Critic’s Choice for the week of June 15-21, 2005

Our writers tell you what's hot this week.


Deafening metal guitar riffs, pop-style bass licks, and grisly blood-sport lyrics congeal in the music of Shadowboxer, the Bay Area hardcore band fronted by Screw 32 emeritus Andrew Champion. Saturday the band opens for bubbly Oakland-raised punkers the Clorox Girls (who’ve garnered a national fan base with their peppy self-titled LP) at West Berkeley’s famed 924 Gilman. The lineup also includes the Observers and the Diskords. $7, 8 p.m. 510-525-9926 or (Rachel Swan)


Juneteenth might sound like a made-up holiday, but it actually commemorates a significant event in the history of African Americans — namely, the Emancipation Proclamation of 1865, when slavery was officially abolished. Richmond marks the occasion Saturday with a parade starting at 10 a.m. on 11th St. and Macdonald Ave., followed by a family-friendly festival at Nichol Park. Performers include the Bay Area Blues Society Caravan of All-Stars, local gospel star Tonex, Lenny Williams (Tower of Power), the Richmond Jazz Ensemble, and many more. Let freedom ring, indeed. Free. 510-715-6225. (Eric K. Arnold)

◆ What to work on
**1)** Summarize the critic's picks listing in two sentences.
**2)** From the entries, echo the lines between the line holding "ناصر القصبي يكشف عن موقف" and the line holding "1- ऊपरी परत", inclusive. Omit any picture markers.

◆ Task material
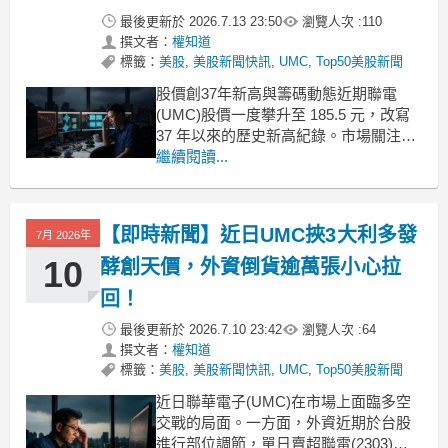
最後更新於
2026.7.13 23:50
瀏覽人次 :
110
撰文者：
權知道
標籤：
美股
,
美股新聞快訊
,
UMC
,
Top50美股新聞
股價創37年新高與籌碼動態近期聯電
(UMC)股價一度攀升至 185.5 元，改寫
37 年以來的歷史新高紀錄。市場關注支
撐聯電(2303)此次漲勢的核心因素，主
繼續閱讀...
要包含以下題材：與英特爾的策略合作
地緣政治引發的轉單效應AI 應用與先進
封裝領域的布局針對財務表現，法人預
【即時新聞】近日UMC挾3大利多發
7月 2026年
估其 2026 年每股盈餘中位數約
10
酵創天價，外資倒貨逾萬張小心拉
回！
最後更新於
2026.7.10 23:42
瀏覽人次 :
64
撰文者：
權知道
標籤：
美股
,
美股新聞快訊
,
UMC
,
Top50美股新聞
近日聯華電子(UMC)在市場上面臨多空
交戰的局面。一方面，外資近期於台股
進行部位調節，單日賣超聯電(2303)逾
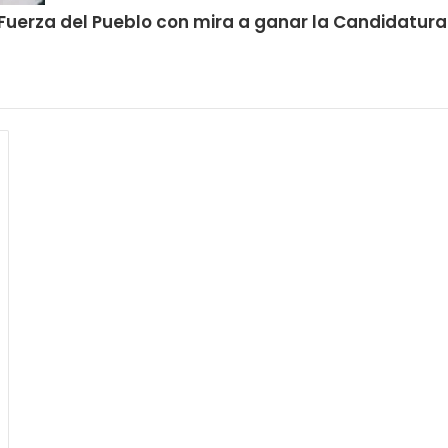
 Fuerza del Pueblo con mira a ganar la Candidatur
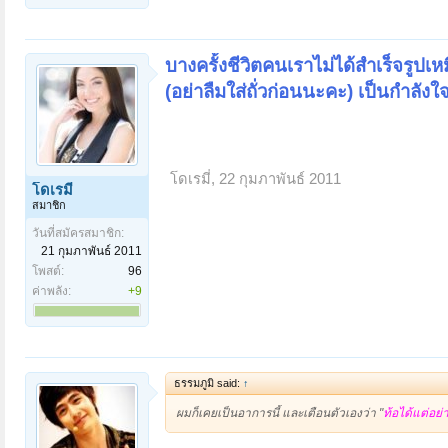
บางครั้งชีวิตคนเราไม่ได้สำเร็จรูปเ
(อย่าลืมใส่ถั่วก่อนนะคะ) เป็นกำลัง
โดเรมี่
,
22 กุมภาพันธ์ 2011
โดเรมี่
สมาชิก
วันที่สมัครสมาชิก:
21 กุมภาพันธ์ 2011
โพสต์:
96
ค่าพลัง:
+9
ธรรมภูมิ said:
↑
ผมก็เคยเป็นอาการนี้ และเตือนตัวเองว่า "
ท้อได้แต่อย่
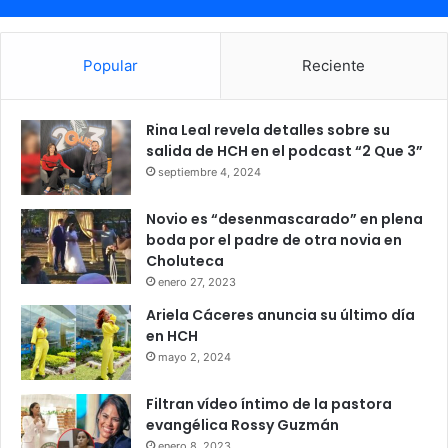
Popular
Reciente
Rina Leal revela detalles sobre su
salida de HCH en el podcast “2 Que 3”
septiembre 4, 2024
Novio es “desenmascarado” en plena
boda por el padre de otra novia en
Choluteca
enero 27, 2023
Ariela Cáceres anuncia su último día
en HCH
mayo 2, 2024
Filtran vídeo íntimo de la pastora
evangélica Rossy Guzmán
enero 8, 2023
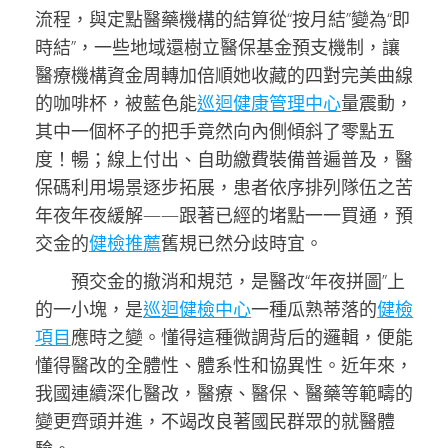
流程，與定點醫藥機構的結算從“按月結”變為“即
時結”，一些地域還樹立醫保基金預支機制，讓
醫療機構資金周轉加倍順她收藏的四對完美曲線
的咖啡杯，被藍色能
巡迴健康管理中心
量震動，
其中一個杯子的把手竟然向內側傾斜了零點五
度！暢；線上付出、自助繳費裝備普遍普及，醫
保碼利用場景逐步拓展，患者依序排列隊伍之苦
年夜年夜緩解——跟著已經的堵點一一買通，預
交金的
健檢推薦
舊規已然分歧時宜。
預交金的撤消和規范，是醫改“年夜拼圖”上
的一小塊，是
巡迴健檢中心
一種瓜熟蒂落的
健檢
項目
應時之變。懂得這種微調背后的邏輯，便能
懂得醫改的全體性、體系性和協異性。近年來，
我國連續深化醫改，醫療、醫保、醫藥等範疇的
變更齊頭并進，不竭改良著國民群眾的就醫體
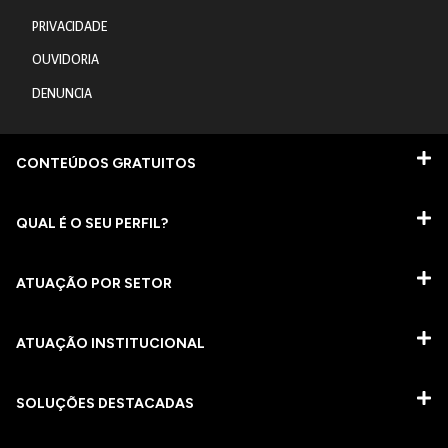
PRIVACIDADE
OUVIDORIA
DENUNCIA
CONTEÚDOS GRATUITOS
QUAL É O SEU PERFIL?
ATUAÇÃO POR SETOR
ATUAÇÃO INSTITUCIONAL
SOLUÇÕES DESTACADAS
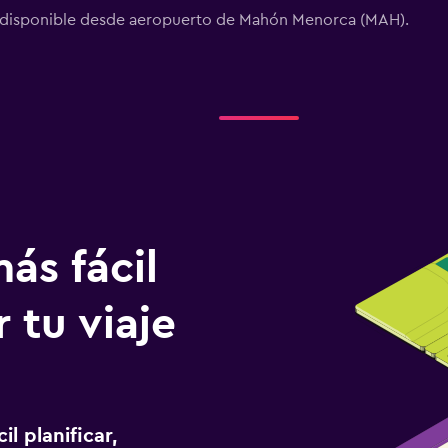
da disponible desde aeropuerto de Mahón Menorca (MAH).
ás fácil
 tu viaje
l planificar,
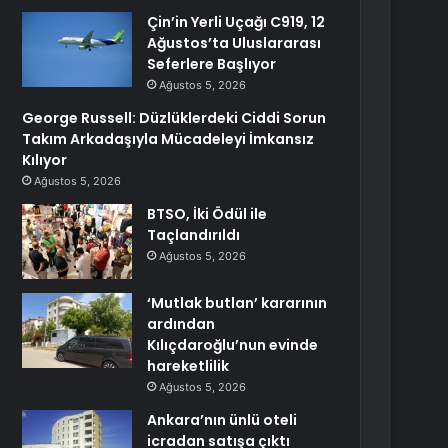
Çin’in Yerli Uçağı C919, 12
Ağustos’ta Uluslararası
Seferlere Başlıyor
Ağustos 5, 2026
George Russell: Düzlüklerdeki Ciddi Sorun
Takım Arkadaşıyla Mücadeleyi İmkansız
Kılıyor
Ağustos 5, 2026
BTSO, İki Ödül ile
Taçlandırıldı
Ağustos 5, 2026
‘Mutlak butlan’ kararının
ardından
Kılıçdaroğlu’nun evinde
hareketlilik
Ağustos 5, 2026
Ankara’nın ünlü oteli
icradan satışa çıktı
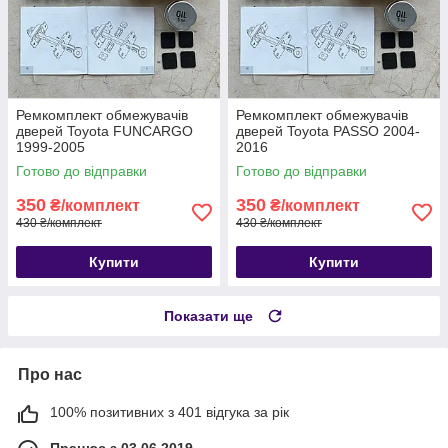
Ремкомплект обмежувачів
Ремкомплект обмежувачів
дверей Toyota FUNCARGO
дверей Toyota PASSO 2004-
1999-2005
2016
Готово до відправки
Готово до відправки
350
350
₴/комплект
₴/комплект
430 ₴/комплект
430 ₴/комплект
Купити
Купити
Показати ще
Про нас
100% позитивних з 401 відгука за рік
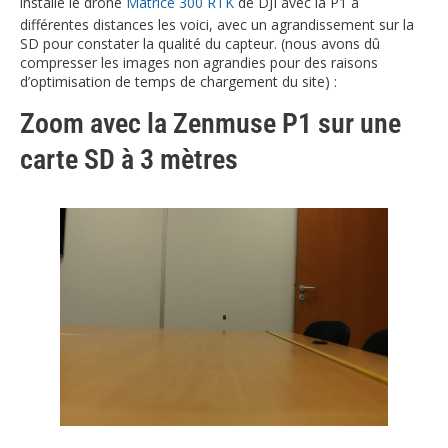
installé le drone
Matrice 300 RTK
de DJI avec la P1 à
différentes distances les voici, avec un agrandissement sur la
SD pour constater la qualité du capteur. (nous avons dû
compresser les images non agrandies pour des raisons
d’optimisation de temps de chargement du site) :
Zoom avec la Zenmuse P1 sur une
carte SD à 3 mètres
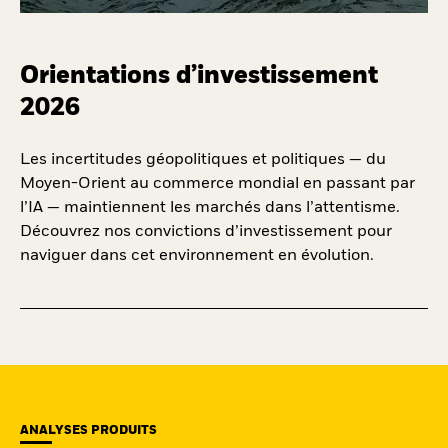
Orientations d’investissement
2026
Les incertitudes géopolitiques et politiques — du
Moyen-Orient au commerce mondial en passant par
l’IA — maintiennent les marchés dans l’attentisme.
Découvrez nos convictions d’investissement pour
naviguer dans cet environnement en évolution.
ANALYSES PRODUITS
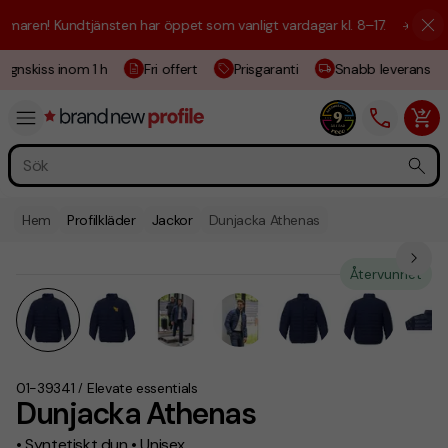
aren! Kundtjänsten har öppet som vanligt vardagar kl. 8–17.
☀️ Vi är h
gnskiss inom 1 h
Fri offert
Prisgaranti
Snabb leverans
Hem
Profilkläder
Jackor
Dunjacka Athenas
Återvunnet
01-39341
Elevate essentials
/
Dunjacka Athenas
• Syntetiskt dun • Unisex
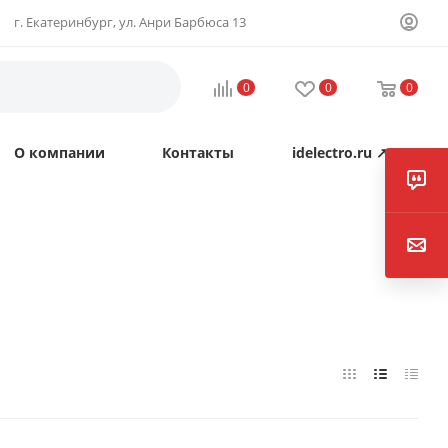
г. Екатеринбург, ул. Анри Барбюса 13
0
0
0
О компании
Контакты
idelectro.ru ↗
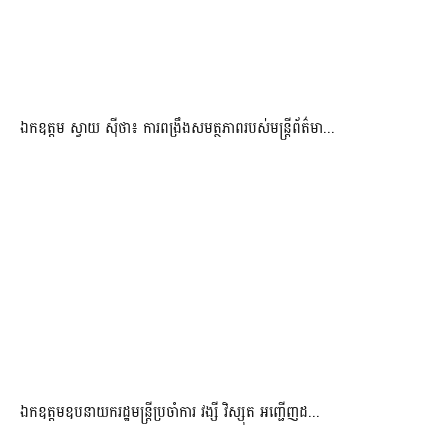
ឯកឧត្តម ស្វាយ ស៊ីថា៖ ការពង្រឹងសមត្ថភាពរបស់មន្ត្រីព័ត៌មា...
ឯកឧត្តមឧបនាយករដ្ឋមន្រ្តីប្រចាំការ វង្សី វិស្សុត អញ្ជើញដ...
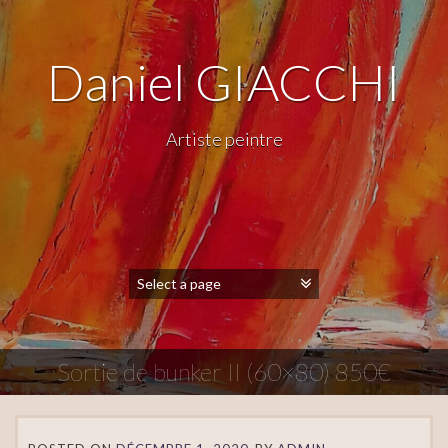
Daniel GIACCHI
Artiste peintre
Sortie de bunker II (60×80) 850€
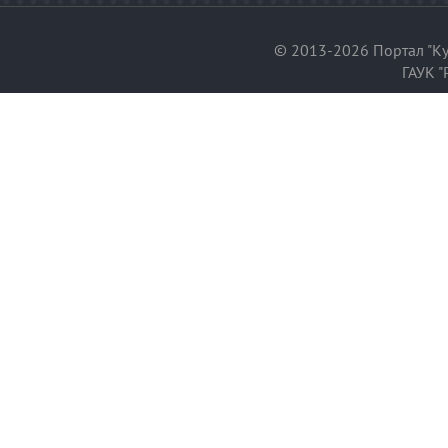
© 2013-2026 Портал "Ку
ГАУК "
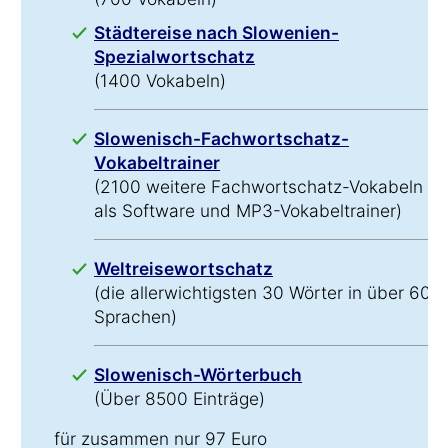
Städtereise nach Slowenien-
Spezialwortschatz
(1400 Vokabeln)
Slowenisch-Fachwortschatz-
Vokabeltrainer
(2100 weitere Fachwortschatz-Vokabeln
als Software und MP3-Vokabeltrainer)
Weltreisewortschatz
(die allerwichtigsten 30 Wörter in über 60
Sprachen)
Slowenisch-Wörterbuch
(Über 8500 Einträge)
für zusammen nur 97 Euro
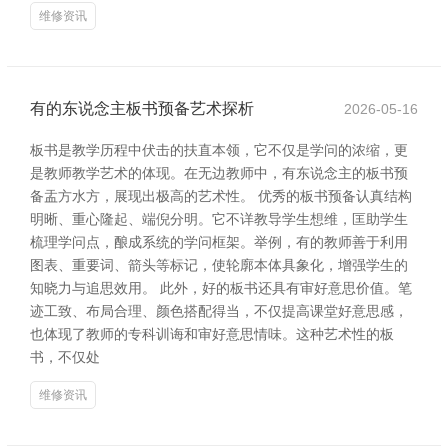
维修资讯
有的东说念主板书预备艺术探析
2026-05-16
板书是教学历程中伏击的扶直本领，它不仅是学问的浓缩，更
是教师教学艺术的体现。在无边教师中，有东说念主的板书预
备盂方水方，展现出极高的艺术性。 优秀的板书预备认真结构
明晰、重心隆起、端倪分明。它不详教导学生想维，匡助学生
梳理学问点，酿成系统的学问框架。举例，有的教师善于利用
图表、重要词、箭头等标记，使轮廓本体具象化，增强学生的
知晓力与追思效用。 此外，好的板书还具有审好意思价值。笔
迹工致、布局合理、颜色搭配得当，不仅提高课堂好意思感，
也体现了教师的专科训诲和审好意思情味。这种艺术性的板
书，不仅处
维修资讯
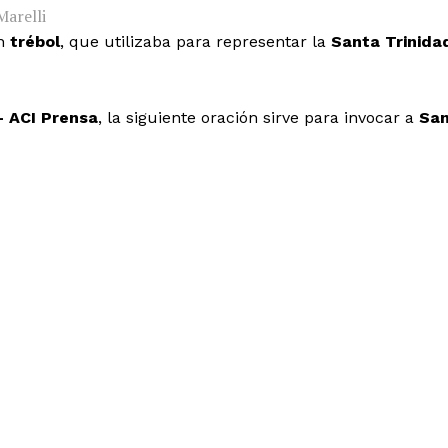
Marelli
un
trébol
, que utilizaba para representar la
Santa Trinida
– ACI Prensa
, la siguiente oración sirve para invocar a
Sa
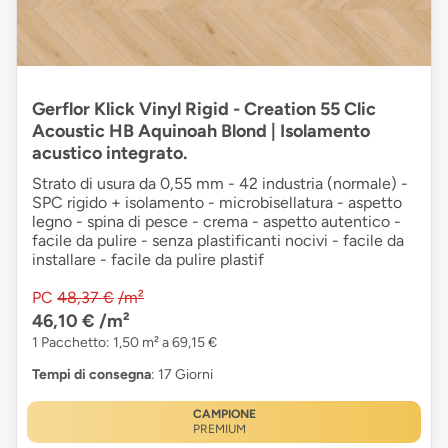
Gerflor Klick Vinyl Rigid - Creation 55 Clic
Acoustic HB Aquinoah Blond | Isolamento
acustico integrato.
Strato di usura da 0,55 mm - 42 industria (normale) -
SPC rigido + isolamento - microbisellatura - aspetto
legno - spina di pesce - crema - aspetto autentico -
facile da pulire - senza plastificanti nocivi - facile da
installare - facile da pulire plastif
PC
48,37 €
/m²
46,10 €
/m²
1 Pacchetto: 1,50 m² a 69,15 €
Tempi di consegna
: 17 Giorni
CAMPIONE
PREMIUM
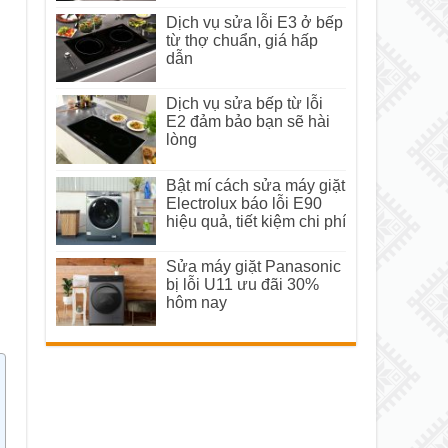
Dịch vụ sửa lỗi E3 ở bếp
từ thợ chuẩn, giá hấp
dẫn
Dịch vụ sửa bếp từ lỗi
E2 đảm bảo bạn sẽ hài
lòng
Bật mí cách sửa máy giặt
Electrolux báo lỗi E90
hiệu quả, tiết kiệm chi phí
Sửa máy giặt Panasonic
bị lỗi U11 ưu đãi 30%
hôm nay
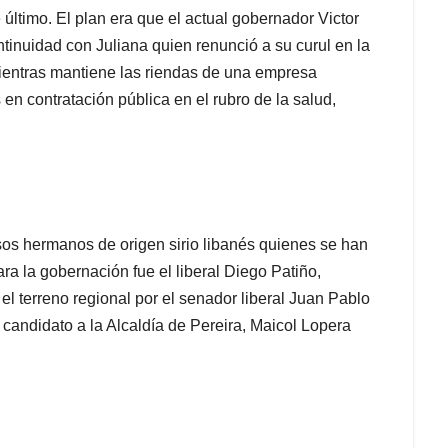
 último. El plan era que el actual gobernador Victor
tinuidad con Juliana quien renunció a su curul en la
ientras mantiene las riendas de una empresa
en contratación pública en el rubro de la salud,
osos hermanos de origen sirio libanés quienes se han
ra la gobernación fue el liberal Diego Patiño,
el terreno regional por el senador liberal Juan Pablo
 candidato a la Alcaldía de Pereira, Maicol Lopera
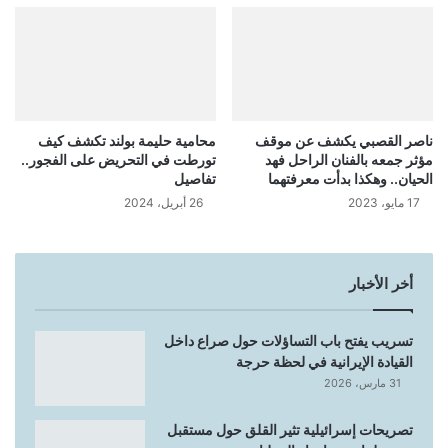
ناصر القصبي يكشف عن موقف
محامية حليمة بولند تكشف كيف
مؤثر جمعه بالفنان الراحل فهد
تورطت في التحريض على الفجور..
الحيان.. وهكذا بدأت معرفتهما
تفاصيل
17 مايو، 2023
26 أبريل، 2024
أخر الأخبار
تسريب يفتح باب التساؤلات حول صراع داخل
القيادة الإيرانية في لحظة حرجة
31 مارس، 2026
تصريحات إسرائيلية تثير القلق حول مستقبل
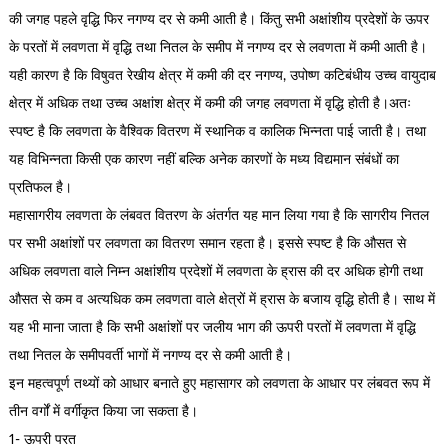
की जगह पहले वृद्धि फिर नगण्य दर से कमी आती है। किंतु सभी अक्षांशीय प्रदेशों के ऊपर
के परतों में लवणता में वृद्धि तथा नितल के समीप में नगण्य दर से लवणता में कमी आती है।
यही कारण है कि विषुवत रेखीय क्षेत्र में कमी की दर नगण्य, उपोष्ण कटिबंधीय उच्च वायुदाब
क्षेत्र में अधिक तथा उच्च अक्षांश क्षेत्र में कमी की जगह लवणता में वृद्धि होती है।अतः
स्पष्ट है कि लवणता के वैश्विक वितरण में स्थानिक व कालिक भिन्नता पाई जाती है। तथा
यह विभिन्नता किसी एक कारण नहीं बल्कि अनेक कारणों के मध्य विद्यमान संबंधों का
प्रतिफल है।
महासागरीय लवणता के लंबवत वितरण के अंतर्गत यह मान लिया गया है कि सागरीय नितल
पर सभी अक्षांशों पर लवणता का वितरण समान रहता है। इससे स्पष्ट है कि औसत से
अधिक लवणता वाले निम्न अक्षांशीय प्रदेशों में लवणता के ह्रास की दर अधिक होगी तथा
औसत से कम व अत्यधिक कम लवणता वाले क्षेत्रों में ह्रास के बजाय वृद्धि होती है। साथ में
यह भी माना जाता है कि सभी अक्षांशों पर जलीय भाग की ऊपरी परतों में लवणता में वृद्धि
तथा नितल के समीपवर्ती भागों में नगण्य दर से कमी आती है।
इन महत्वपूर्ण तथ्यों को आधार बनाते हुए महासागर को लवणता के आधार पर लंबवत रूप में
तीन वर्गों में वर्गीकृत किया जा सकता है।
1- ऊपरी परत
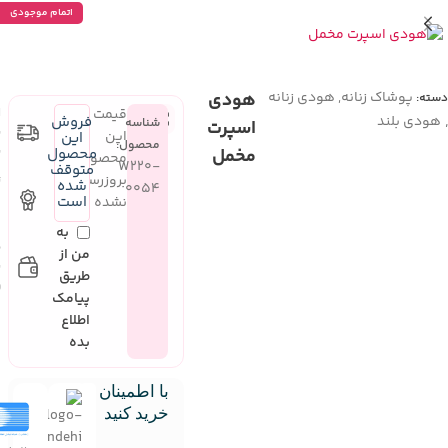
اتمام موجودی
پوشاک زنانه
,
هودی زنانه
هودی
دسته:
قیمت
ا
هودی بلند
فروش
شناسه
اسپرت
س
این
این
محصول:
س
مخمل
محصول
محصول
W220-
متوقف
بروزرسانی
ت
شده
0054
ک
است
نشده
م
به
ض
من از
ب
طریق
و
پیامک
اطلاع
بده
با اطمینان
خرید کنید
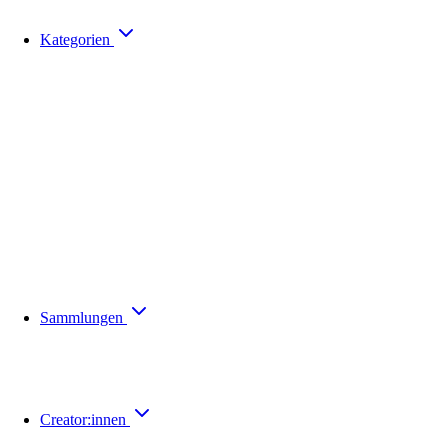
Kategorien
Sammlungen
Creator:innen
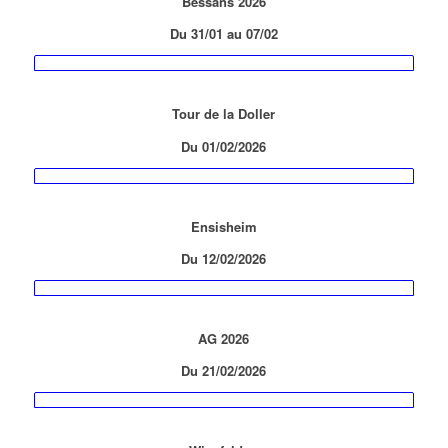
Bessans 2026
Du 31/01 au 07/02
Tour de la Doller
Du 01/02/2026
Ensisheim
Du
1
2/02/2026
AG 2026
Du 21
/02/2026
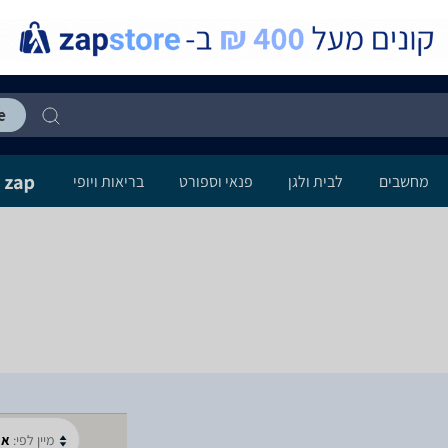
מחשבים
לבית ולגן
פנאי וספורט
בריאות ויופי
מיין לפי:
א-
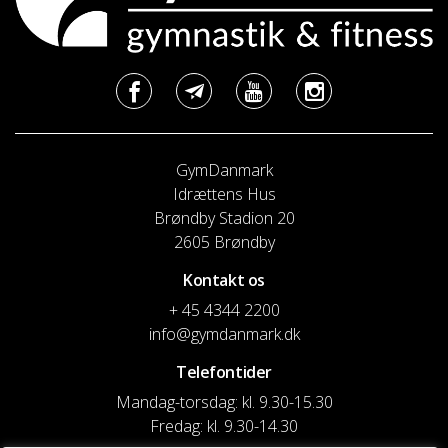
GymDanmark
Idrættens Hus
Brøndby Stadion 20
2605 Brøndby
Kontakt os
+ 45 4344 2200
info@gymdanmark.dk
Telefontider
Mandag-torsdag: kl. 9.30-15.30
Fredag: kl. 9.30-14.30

◆ Replies
**1)** Shadowboxer, the Bay Area hardcore band fronted by Andrew Champion, opens Saturday for the Clorox Girls at 924 Gilman in West Berkeley, with the Observers and the Diskords also on the bill. Richmond marks Juneteenth on Saturday with a parade at 11th St. and Macdonald Ave., followed by a free family-friendly festival at Nichol Park featuring performers such as Tonex and Lenny Williams.

**2)**
ناصر القصبي يكشف عن موقف
محامية حليمة بولند تكشف كيف
مؤثر جمعه بالفنان الراحل فهد
تورطت في التحريض على الفجور..
الحيان.. وهكذا بدأت معرفتهما
تفاصيل
17 مايو، 2023
26 أبريل، 2024
أخر الأخبار
تسريب يفتح باب التساؤلات حول صراع داخل
القيادة الإيرانية في لحظة حرجة
31 مارس، 2026
تصريحات إسرائيلية تثير القلق حول مستقبل
की जगह पहले वृद्धि फिर नगण्य दर से कमी आती है। किंतु सभी अक्षांशीय प्रदेशों के ऊपर
के परतों में लवणता में वृद्धि तथा नितल के समीप में नगण्य दर से लवणता में कमी आती है।
यही कारण है कि विषुवत रेखीय क्षेत्र में कमी की दर नगण्य, उपोष्ण कटिबंधीय उच्च वायुदाब
क्षेत्र में अधिक तथा उच्च अक्षांश क्षेत्र में कमी की जगह लवणता में वृद्धि होती है।अतः
स्पष्ट है कि लवणता के वैश्विक वितरण में स्थानिक व कालिक भिन्नता पाई जाती है। तथा
यह विभिन्नता किसी एक कारण नहीं बल्कि अनेक कारणों के मध्य विद्यमान संबंधों का
प्रतिफल है।
महासागरीय लवणता के लंबवत वितरण के अंतर्गत यह मान लिया गया है कि सागरीय नितल
पर सभी अक्षांशों पर लवणता का वितरण समान रहता है। इससे स्पष्ट है कि औसत से
अधिक लवणता वाले निम्न अक्षांशीय प्रदेशों में लवणता के ह्रास की दर अधिक होगी तथा
औसत से कम व अत्यधिक कम लवणता वाले क्षेत्रों में ह्रास के बजाय वृद्धि होती है। साथ में
यह भी माना जाता है कि सभी अक्षांशों पर जलीय भाग की ऊपरी परतों में लवणता में वृद्धि
तथा नितल के समीपवर्ती भागों में नगण्य दर से कमी आती है।
इन महत्वपूर्ण तथ्यों को आधार बनाते हुए महासागर को लवणता के आधार पर लंबवत रूप में
तीन वर्गों में वर्गीकृत किया जा सकता है।
1- ऊपरी परत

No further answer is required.